Friday, April 21, 2006

Visitors

I decided not to visit China this year with every other aware, opportunistic, engaged, escapist, middle-class American youth. Instead I'm having China come to me, metonymically. I asked President Hu to come. I told him I couldn't make it to Beijing or Shanghai, Nanjing, Guangzhou, Chengdu or even Taiwan. So he said, Well then, I think I'll swing by Yale. Mind if I drop in on you at home? At least this is what I think he said. It's what the translator told me, but it was hard to hear through his thick German accent. So I said, Who's coming home? And he replied, No, Hu's on first. And then we laughed, all three of us, Hu Jintao, Walter Benjamin (the translator), and I. But Benjamin sobered up because he was sad. He was dead.

But seriously, we've been having a lot of visitors lately. To start the week we hosted our former (or future, I haven't quite figured out this eternal recurrence thing yet–a theme, watch out, it's coming back, repetition with variation said Schiller) selves. If the sky is the brightest blue and the trees are rich with the expectation of blossoms, if a large balloon dog looms over Old Campus and lectures are invaded by seventeen-year-olds with name tags, it means Bulldog Days. A crafty trick staged each year when Yale is at the height of its most heart-rending, eat your heart out beauty. Bewildered things walk around with the same blue folders in small packs, over-aware of their relation to the transitory, two-day fluid groups. Embolded by their acceptance yet tentative. Watching them, self-centered, I saw myself. Three years ago. Same season. Actually twirling, skipping, walking on walls. Slightly anxious, excitable, curious. Prone to laughter. Bubbly. About to lose lacrosse captainship, already sad to lose high school. Despite my blatant joy, not quite convinced Yale could compensate. Thrilled and tragic to be trapped by time's unidirectional momentum. Observing these incarnations, wearing Class of 2010 teeshirts, I'm reminded of "eternal recurrency." An overeager prefrosh Tuesday in class asks a question about "eternal recurrency" like he wanted to buy something with infinity. And maybe he's not so off because maybe the doctrine's just some currency Nietzsche's trying to trade for self-mastery or a hypothetical used to buy up the ability to affirm life or just a pin to prick nihilism, deflate denial.

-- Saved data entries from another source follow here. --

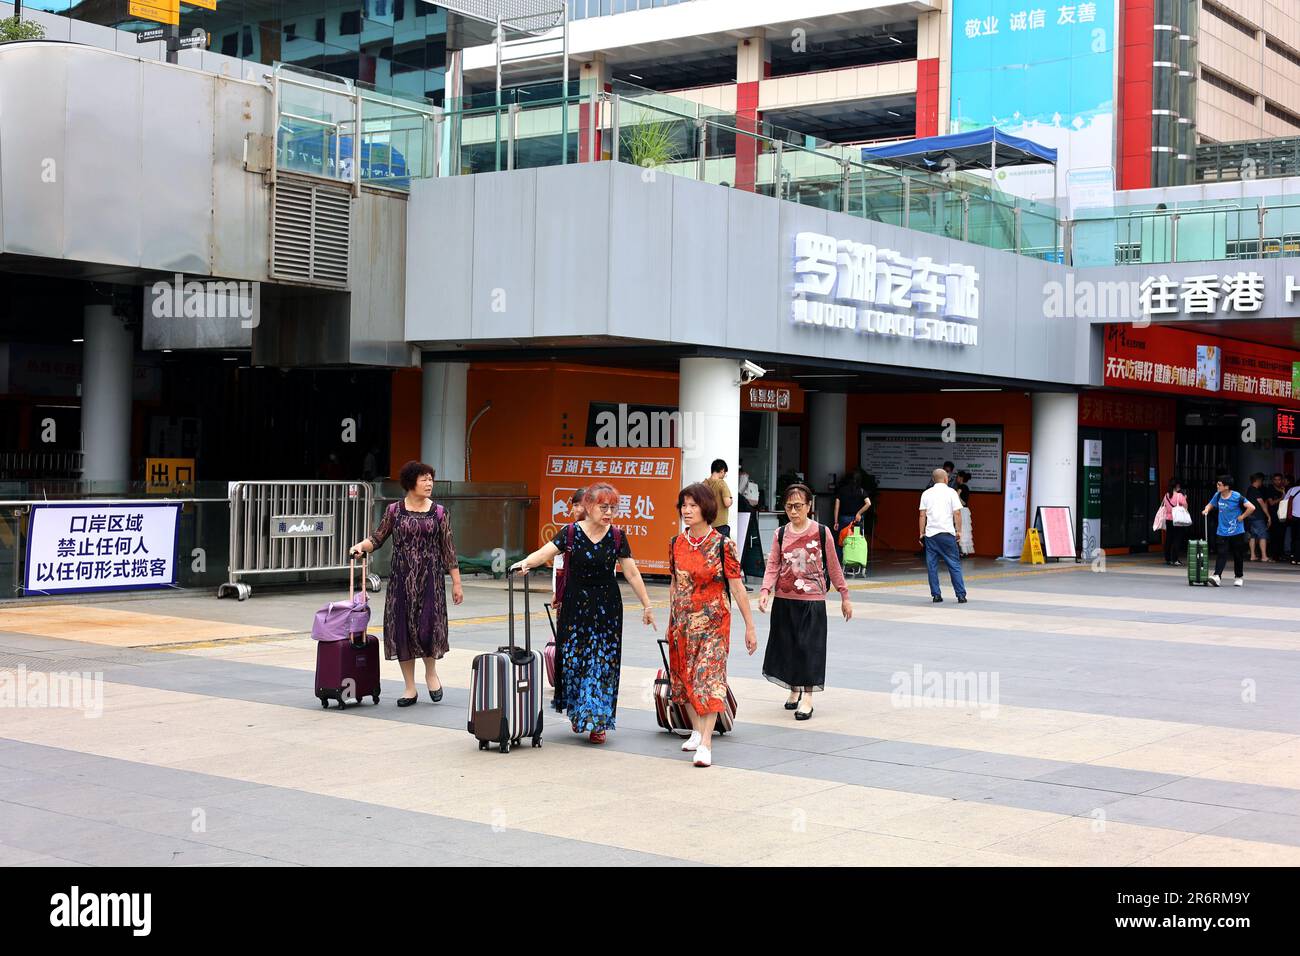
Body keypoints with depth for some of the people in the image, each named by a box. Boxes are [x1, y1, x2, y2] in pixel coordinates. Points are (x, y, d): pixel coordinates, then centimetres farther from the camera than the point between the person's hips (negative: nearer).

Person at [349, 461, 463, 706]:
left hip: (430, 578, -1)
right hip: (402, 578, 1)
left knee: (428, 626, -9)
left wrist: (456, 582, 3)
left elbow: (448, 549, 4)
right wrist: (361, 546, -14)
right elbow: (378, 538, 7)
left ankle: (431, 672, 22)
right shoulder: (394, 511, 3)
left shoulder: (438, 512, 3)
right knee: (403, 628, 1)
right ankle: (410, 688, 13)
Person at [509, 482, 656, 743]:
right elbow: (545, 552, -18)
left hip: (607, 607, 1)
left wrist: (647, 605, 6)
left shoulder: (617, 536, 1)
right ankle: (576, 712, 20)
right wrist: (525, 563, -38)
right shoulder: (571, 533, -5)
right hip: (576, 604, -1)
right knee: (572, 657, -2)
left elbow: (631, 573, 5)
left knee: (603, 661, -1)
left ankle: (596, 722, 7)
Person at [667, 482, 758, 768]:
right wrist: (670, 621, 17)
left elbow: (737, 587, -8)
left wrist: (750, 626, -8)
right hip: (682, 621, 5)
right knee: (686, 676, 11)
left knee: (709, 676, -13)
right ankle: (697, 730, 28)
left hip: (713, 621, -5)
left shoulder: (722, 545, -10)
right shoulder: (676, 543, 4)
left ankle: (706, 743, -17)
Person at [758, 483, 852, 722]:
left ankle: (808, 697, 1)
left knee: (809, 646, -4)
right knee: (788, 646, 11)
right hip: (784, 600, 3)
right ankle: (794, 690, 29)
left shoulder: (822, 533, -4)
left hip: (812, 600, -3)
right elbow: (773, 566, -1)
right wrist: (765, 590, -17)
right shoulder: (780, 534, 2)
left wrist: (845, 596, 6)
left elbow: (833, 567, 3)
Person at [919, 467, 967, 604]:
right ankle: (961, 595, 0)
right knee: (954, 564, 3)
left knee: (932, 566, 6)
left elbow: (922, 515, 6)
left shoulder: (926, 493, 9)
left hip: (930, 534, 2)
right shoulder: (951, 492, 1)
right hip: (947, 533, -2)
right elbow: (957, 513, -4)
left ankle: (936, 595, 5)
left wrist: (922, 533, 10)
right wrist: (958, 530, 4)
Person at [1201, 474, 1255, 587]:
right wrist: (1207, 509, -1)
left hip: (1237, 532, -3)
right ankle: (1217, 576, -18)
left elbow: (1251, 508, -14)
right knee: (1221, 554, -9)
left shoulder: (1237, 497, -13)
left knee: (1238, 555, 9)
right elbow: (1210, 505, 20)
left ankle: (1239, 577, 23)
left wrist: (1241, 517, -10)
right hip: (1223, 532, 3)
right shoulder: (1217, 496, 1)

The trees are soft. I want to kiss their buds by the same impulse normal people feel for newborns' heads. On my morning run, the first green are gold leaves come between me and sky. The just about to burst trees want to crowd out students. In the wind they jostle in line to sign up for the summer session. HURRY UP PLEASE IT'S TIME. Later, the heat says semester's ending. Ivan and I picnic on Old Campus. I am apparelled in Paris and the breeze flirts with the skirt. No Marilyn, but I catch the hem to hold onto it and modesty. And I am the hyacinth girl, my arms full. Clapping after last lecture, I walk out trimuphant for no reason. Except that never in a million years could I be a nonperson. The problem is I have too much, not too little, self and I want to share. Dizzy with night, kinetic from Thursday meeting discussion, I want to lay down on the flat flat stone of Beinecke plaza to make air angels in the embracing evening warmth.

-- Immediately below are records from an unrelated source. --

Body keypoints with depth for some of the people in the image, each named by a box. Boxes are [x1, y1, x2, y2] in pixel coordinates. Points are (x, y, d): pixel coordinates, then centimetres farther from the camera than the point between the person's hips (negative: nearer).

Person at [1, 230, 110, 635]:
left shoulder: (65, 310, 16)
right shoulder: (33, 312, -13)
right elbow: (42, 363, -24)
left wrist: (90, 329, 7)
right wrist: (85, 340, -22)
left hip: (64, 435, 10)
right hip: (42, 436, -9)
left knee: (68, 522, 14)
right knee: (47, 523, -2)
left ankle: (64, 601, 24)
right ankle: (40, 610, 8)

But Beinecke's blocked off. I'm sitting here in the window of St. A's. Which is just inside the perimeter. We don't know if we will be allowed to leave or when the Secret Service are coming to have fun storming the castle. Supposedly they want our roof. By chance we are cattycorner to Sprague Hall, site of Hu's speech. Critics apeculate about what an easy shot it'd be from out any window. We have the perfect angle. From the ladies lounge window where I am camped out I can see the four police cars that have pulled up to harrass a boy chalking the sidewalk. I can almost here him defending his right to free speech. A couple Hall members step outside to support his case. One cop grabs Eric by his scrawny shoulder. David Weil waddles over. After argument the police let the chalker continue. He bends back down. By streetlight I can't read it, but the result of his furious energy, his frenetic scratching scars the pavement. One hundred lollypops say they hose it off before morning. There were protests on Cross Campus today, they won't be allowed so close tomorrow. Falung Gong and students with black gags in their mouth walking back and forth. Commentary on Yale's discouragement of protests and on the visitor's country. Unsure what to say, what can be said, I am watching.

Monday, April 17, 2006

Home, again

after a seder transposed from its shofar blown day to tonight. Home from family warmth and mild insanity, eating a mouthful of a token of Spring Street home, charoset made by my brilliant brother. Back in Stiles home with the clarity of the courtyard night I walked across wishing it were a symbol of some resolution I had coming back to this place. But instead of internal clearness I am just home after flying around New Haven corners coming from the train station on a Yale shuttle that ignored red lights, home with the laundry unfolded on the futon and with my roommate sleeping across the hall and the tree Jimmy informs me is not a magnolia already fading from burst and the moon in the window waxing but bright.